Should the local church work alongside a college campus outreach, or are these two in competition with one another? A listener writes in to ask, “Dear Pastor John, my name is Ryan, a senior at Virginia Tech. I have been struggling lately with the appropriate role of campus ministry as it relates to the local church. What should that relationship look like? Should campus ministries focus mostly on evangelism and the church on discipleship? What roles should each take to best further the gospel?”
Ryan asks what the local church and campus ministry relationship should look like. But then he refines the question: Should campus ministries focus mostly on evangelism and the church on discipleship? But with that refinement of the question, he might be assuming something that in the best case should not be assumed and should not exist.
“Local churches with organic campus ministries draw students into both relationships and church involvement.”
I’m going to go with his first question rather than the refinement and maybe it’ll be plain why. Namely, what should that relationship look like? I’m not on a crusade here against parachurch campus ministries. I think they have done great good for hundreds of thousands of students and that many churches have benefited greatly from the ripple effect of those evangelistic and discipling efforts.
Nevertheless, I think that the relationship between the local church and the campus ministries should be different than it often is. What I have in mind is what we did at Bethlehem while I was pastor there, and it still exists and I watch it with great joy. Namely, we asked a ministry called Campus Outreach to come to our church about 13–14 years ago. Campus Outreach is a loose affiliation of Campus Ministries with a common Reformed theology and a common ethos and philosophy of ministry that are not responsible to any central campus ministry organization. There’s no formal structure with leadership at the top dictating what the campus ministry should do, but in each town or city where the campuses are, Campus Outreach is responsible to — and usually part of — the leadership of a local church, like ours.
In other words, the campus ministry only exists on the campuses as an extension of the ministry of a particular local church. In this kind of arrangement, it seems to me, the ministry enjoys the best of both worlds. On the one hand, it honors the New Testament focus on the local church as God’s design for reaching and discipling the lost, and on the other hand, it benefits from the special focus and training and strategy and funding that is explicitly targeting the special challenges of young people at the university. In this relationship the tension doesn’t exist over the question, “Should the campus ministry do the discipling work and hope that someday students might find their way to a local church?” Because the campus ministry and its discipling work are part of the local church and students are drawn into relationships and church involvement all at the same time. That’s the vision. That’s the whole point, structure, philosophy of ministry.
What makes this possible is that the campus ministry is philosophically, theologically, ethically on the same page as the leadership of the local church, so there’s no awkwardness or inconsistency in inviting people to Christ and at the same time inviting them into the fellowship of Christ’s people at the local church, which is the way evangelism should be happening. I think one of the reasons there’s often a tension between campus ministry and local church is that the campus ministries didn’t grow out of the local churches and therefore feel awkward in bringing new converts to a local church because there’s no organic relationship between the church and the campus ministry. It feels like kind of an add-on, an unusual advocacy for a particular local church when all of them are around.
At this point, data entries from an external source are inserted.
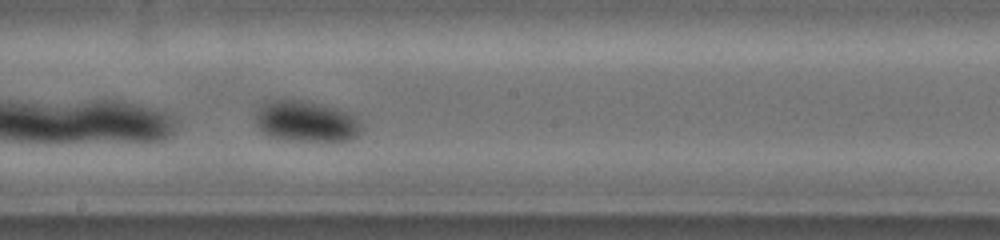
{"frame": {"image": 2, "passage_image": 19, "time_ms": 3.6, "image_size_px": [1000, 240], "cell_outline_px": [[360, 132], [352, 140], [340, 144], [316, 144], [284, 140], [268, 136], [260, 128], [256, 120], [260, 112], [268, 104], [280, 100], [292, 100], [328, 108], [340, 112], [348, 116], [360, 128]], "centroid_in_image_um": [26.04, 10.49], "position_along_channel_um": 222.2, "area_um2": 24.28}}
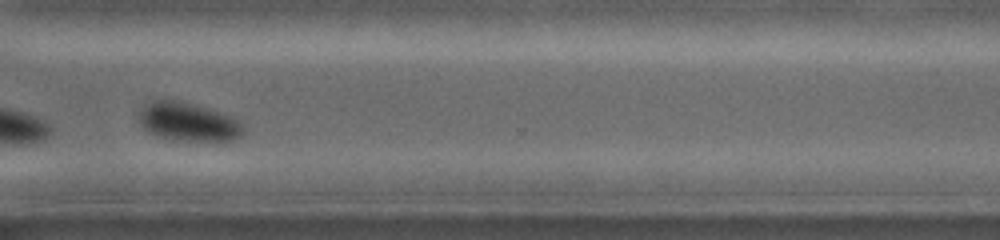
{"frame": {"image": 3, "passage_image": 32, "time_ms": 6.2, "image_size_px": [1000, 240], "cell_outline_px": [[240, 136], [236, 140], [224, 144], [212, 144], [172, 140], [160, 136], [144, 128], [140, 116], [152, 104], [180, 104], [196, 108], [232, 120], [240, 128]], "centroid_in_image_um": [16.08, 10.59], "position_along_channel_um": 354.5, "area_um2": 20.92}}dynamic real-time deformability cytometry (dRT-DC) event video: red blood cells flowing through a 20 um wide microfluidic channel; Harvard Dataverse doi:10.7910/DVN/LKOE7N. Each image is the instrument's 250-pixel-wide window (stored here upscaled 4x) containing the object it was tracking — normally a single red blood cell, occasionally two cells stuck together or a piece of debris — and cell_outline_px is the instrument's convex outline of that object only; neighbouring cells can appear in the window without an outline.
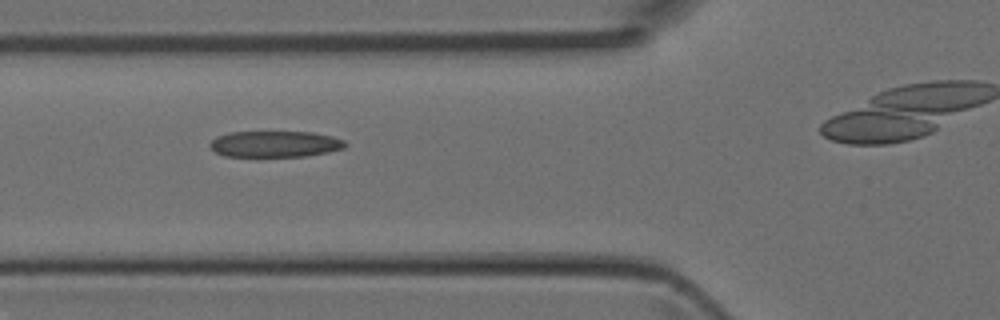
{"species": "Egyptian fruit bat (a non-hibernating species)", "species_latin": "Rousettus aegyptiacus", "temperature_condition": "room temperature", "stored_images_in_passage": 3, "camera_frame_rate_fps": 3000, "um_per_image_px": 0.085, "animal": {"sex": "female"}, "frame": {"image": 1, "passage_image": 2, "time_ms": 0.333, "image_size_px": [1000, 320], "cell_outline_px": [[348, 144], [344, 148], [328, 152], [304, 156], [224, 156], [216, 152], [208, 144], [216, 136], [228, 132], [312, 132], [332, 136], [344, 140]], "centroid_in_image_um": [23.38, 12.23], "position_along_channel_um": 102.4, "area_um2": 20.63}}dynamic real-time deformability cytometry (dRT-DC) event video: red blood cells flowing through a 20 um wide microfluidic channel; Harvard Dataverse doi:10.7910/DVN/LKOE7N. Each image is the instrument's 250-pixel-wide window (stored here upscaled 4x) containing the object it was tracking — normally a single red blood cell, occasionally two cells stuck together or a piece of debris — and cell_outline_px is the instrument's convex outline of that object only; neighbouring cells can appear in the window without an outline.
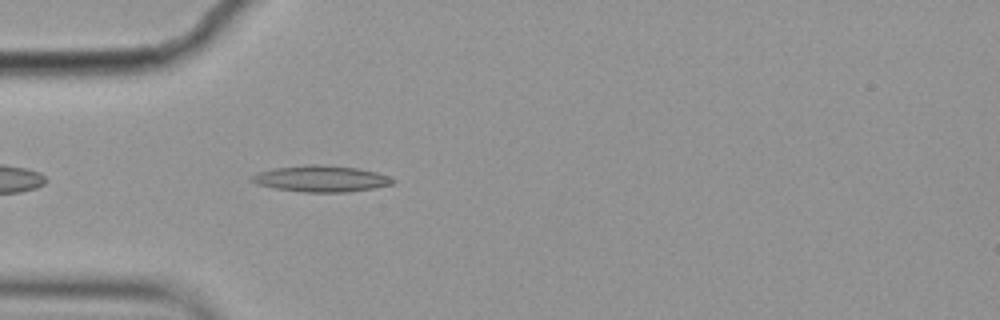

“The local church is God’s design for reaching and discipling the lost. Campus ministries strengthen that effort.”
The relationship feels peripheral and optional and strained, sometimes, and I think that’s very sad and doesn’t serve God’s purposes in the world as well as if the campus ministry were such a clear and organic extension of the local church that, when students come to Christ, being part of the campus ministry would mean being part of the local church — being part of God’s worshiping people of all ages and ethnicities and so on. It ought to feel seamless between: evangelism-discipleship-church.
So let’s just be practical for him where he is on his campus — I think what this means for those who serve in campus ministries that are not structured like Campus Outreach, is that the campus minister should seek to find the most biblical and faithful church he can find in that area, be a full-fledged member there, and then teach the new converts through the campus ministry from the beginning that being part of a local church is part of what it means to be a Christian, and then draw them into their own participation in the church.